__WORK INSTRUCTION 1__: In the excerpt on curcumin phytosome, rewrite the paragraph that begins "The attenuation of vasorelaxation response to ACh" as a short bulleted list that keeps its main facts.
__WORK INSTRUCTION 2__: According to the excerpt on curcumin phytosome, for how many weeks were the rats kept on the HFD feeding regimen?
__WORK INSTRUCTION 3__: Write the next part of the excerpt on curcumin phytosome, beginning after its final sentence.

Abolishment of vasodilatory responses to ACh by L-NAME confirms NO mediation of ACh-induced dilation in aortic rings from both groups, and comparable SNP-induced dilation in HFD and HFD + Curcumin rats suggests that vascular smooth muscle responsiveness to NO was not affected by curcumin, and proves the endothelial-specific effects of curcumin. Since responses to ACh are considered a measure of stimulated NO release,[47] the greater vasodilatory responses in curcumin-supplemented rats indicate that dietary curcumin phytosome may increase stimulated NO release in HFD-induced adiposity. This is expected since it is established that curcumin exerts such a protective role on the endothelium by stabilising the activity of NOS, which is required for the synthesis of endothelial NO[49,51] that indirectly exerts a relaxant effect in the vascular smooth muscle cells.[52]

The attenuation of vasorelaxation response to ACh in curcumin-supplemented HFD rats to HFD levels by the heme oxygenase 1 (HO-1) inhibitor, Cr III-Mesoporphyrin, indicates that Cr III-Mesoporphyrin offset the protective role of curcumin and that HO-1 may partly be involved in curcumin phytosome enhancement of vasorelaxation in the aorta of HFD rats. Indeed, previous studies have established that curcumin is a potent inducer of HO-1 in vascular endothelial cells,[53,54] and there is accumulating evidence suggesting that HO-1 can improve vascular function, at least in part, by enhancing eNOS activation[55] and compensating for the loss of NO bioavailability.[56]

CONCLUSION

In this study, the mean arterial blood pressure, and levels of metabolic parameters such as serum insulin, cholesterol, triglyceride, and glucose were not measured in the rats. It would have been preferable to evaluate how phytosomal curcumin supplementation would influence such parameters along the 20 weeks of an HFD feeding regimen. Furthermore, the consumption of food by each rat was not monitored. Despite these limitations, this study demonstrates the following: Rats fed on an HFD develop increased adiposity after 20 weeks of this feeding regimen, and the greater adiposity, the worse the endothelial function. Oral supplementation of curcumin in phytosomal format did reduce some anthropometric measures of adiposity in rats placed on the HFD regimen. It may have also enhanced the basal release of NO in the aorta of HFD rats. Curcumin phytosome did not modulate endothelium-independent dilations; however, it enhanced endothelium-dependent dilations in the aorta from HFD rats, probably indicating to increase in stimulated NO release. Such an effect of curcumin may be partly mediated by HO-1. All these findings suggest a possible role for curcumin phytosome supplementation in enhancing endothelial function in rats with increased adiposity, partly by increasing NO release. Such improvement of vasorelaxation response would indicate that even while being on an HFD, phytosomal curcumin supplementation may exert protective effects on the arterial system, allowing for better vasodilatory responses, and in turn reducing the risk of elevation of systemic arterial blood pressure above normal.

__DATA RECORDS__:
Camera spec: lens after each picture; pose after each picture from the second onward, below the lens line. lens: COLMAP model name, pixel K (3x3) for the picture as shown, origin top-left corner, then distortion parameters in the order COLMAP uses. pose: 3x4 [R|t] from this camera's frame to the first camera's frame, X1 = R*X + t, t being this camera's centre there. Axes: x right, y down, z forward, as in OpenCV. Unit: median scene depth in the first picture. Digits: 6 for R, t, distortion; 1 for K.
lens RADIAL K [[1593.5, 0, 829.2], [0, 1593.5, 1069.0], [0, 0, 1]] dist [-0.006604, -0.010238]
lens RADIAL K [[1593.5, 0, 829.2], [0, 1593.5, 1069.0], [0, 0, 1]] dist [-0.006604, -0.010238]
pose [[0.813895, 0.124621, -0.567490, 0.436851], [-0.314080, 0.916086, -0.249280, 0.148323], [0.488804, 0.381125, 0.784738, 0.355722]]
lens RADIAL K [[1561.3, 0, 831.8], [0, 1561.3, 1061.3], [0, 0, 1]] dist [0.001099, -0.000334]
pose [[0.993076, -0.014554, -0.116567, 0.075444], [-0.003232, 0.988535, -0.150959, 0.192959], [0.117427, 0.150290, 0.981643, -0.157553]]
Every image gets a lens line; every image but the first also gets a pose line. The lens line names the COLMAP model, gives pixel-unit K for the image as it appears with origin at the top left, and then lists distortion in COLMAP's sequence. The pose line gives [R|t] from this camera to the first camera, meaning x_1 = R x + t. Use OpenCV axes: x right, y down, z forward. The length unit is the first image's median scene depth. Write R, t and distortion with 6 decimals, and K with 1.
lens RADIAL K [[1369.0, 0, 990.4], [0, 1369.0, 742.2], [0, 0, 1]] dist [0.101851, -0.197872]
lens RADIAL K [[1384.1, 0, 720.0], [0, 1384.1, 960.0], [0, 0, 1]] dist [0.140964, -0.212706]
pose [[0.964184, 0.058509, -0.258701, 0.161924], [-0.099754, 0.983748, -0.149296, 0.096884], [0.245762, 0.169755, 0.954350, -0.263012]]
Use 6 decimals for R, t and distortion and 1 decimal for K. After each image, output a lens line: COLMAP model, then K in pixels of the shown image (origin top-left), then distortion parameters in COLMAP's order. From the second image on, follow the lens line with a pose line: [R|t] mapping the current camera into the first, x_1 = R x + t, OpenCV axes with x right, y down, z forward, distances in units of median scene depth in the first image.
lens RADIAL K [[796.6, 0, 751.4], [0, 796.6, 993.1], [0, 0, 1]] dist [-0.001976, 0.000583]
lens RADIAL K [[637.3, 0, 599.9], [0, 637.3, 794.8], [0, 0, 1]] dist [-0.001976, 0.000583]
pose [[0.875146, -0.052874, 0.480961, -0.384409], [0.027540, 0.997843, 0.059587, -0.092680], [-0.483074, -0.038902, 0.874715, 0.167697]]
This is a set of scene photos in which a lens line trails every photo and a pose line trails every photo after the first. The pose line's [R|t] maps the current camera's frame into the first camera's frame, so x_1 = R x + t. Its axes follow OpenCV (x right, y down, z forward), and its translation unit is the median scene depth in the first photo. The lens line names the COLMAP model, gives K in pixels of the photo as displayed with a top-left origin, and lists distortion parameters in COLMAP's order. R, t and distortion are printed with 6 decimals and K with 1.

__OUTPUT 1__:
- The HO-1 inhibitor Cr III-Mesoporphyrin reduced the vasorelaxation response to ACh in curcumin-supplemented HFD rats to HFD levels. This offset curcumin's protective role.
- This suggests HO-1 may partly mediate the way curcumin phytosome enhances vasorelaxation in the aorta of HFD rats.
- Previous studies show curcumin is a potent inducer of HO-1 in vascular endothelial cells.
- Growing evidence suggests HO-1 can improve vascular function, partly by enhancing eNOS activation and by compensating for lost NO bioavailability.

__OUTPUT 2__: 20 weeks.

__OUTPUT 3__:
Author contributions

Dr. Rima Abdul Razzak participated in the conception, and design of the article, from the acquisition of data to bibliographic search, analysis, writing, illustration, data interpretation, and critical discussion. Mohammad Nadir Khan participated in the dissection of the aortic tissue, mounting of the aortic rings, and preparation of solutions, chemicals, and drugs. Amar Marwani participated in animal care, anthropometric measurements, and feeding the rats according to instructions.

Ethical approval

Animal experiments conform to internationally accepted standards and have been approved by the Research and Ethics Committee at the College of Medicine in our university. (Ethical approval No. E03-PI-11/19 September, 2020).

Declaration of patient consent

No human subjects (patients) were included in this study.

Conflicts of interest

The authors declare that there is no conflict of interest.

Use of artificial intelligence (AI)-assisted technology for manuscript preparation

The authors confirm that there was no use of artificial intelligence (AI)-assisted technology for assisting in the writing or editing of the manuscript and no images were manipulated using AI.

Financial support and sponsorship

This work was supported by a grant from the Arabian Gulf University (Grant number. G02/AGU 11/19).

References

  1. , , . Human obesity and endothelium-dependent responsiveness. Br J Pharmacol. 2012;165:561-73.
    [CrossRef] [PubMed] [Google Scholar]
  2. . Vascular endothelial dysfunction and pharmacological treatment. World J Cardiol. 2015;7:719-41.
    [CrossRef] [PubMed] [Google Scholar]
  3. , , , , , , et al. Increased oxidative stress in obesity and its impact on metabolic syndrome. J Clin Invest. 2004;114:1752-61.
    [CrossRef] [PubMed] [Google Scholar]
  4. , , , , , , et al. Obesity and body fat distribution induce endothelial dysfunction by oxidative stress: Protective effect of vitamin C. Diabetes. 2001;50:159-65.
    [CrossRef] [PubMed] [Google Scholar]
  5. , , , . Obesity, atherosclerosis and the vascular endothelium: Mechanisms of reduced nitric oxide bioavailability in obese humans. Int J Obes Relat Metab Disord. 2002;26:754-64.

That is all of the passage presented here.